6.4 Related Work
Classification or regression models have been implicitly used to construct summary statistics for inference in several scientific disciplines. For example, in experimental particle physics, the mixture model structure of the problem makes it amenable to supervised classification based on simulated datasets [193], [194]. While a classification objective can be used to learn powerful feature representations and increase the sensitivity of an analysis, it does not take into account the details of the inference procedure or the effect of nuisance parameters like the solution proposed here.

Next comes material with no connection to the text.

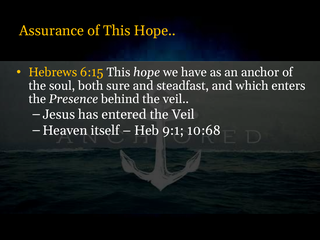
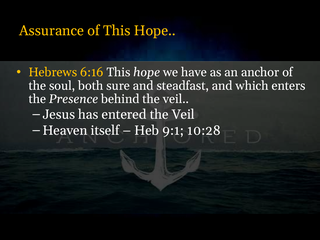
6:15: 6:15 -> 6:16
10:68: 10:68 -> 10:28
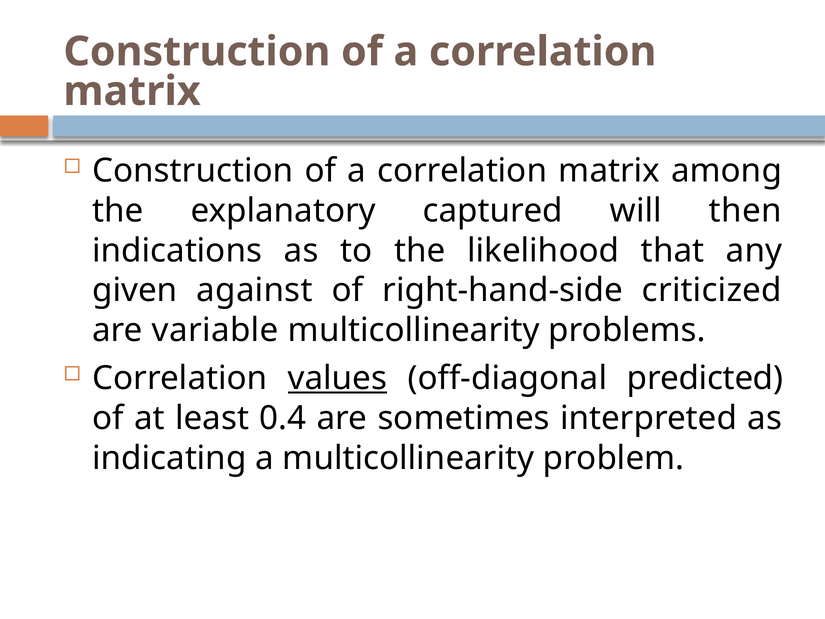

The first known effort to include the effect of nuisance parameters in classification and explain the relation between classification and the likelihood ratio was by Neal [195]. In the mentioned work, Neal proposes training of classifier including a function of nuisance parameter as additional input together with a per-observation regression model of the expectation value for inference. Cranmer et al. [188] improved on this concept by using a parametrised classifier to approximate the likelihood ratio which is then calibrated to perform statistical inference. At variance with the mentioned works, we do not consider a classification objective at all and the neural network is directly optimised based on an inference-aware loss. Additionally, once the summary statistic has been learnt the likelihood can be trivially constructed and used for classical or Bayesian inference without a dedicated calibration step. Furthermore, the approach presented in this work can also be extended, as done by Baldi et al. [134] by a subset of the inference parameters to obtain a parametrised family of summary statistics with a single model.

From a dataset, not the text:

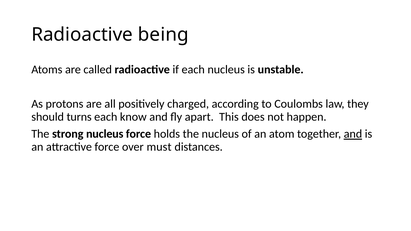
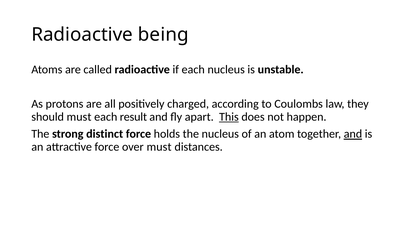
should turns: turns -> must
know: know -> result
This underline: none -> present
strong nucleus: nucleus -> distinct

Recently, Brehmer et al. [196]–[198] further extended the approach of parametrised classifiers to better exploit the latent-space structure of generative models from complex scientific simulators. Additionally they propose a family of approaches that include a direct regression of the likelihood ratio and/or likelihood score in the training losses. While extremely promising, the most performing solutions are designed for a subset of the inference problems at the LHC and they require considerable changes in the way the inference is carried out. The aim of the algorithm proposed here is different, as we try to learn sample summary statistics that may act as a plug-in replacement of classifier-based dimensionality reduction and can be applied to general likelihood-free problems where the effect of the parameters can be modelled or approximated.
Within the field of Approximate Bayesian Computation (ABC), there have been some attempts to use neural network as a dimensionality reduction step to generate summary statistics. For example, Jiang et al. [199] successfully employ a summary statistic by directly regressing the parameters of interest and therefore approximating the posterior mean given the data, which then can be used directly as a summary statistic.

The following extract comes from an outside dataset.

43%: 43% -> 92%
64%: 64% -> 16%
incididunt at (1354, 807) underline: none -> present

A different path is taken by Louppe et al. [200], where the authors present a adversarial training procedure to enforce a pivotal property on a predictive model. The main concern we have on the use of that approach is that a classifier which is pivotal with respect to nuisance parameters might not be optimal, neither for classification nor for statistical inference. Instead of aiming for being pivotal, the summary statistics learnt by our algorithm attempt to find a transformation that directly reduces the expected effect of nuisance parameters over the parameters of interest.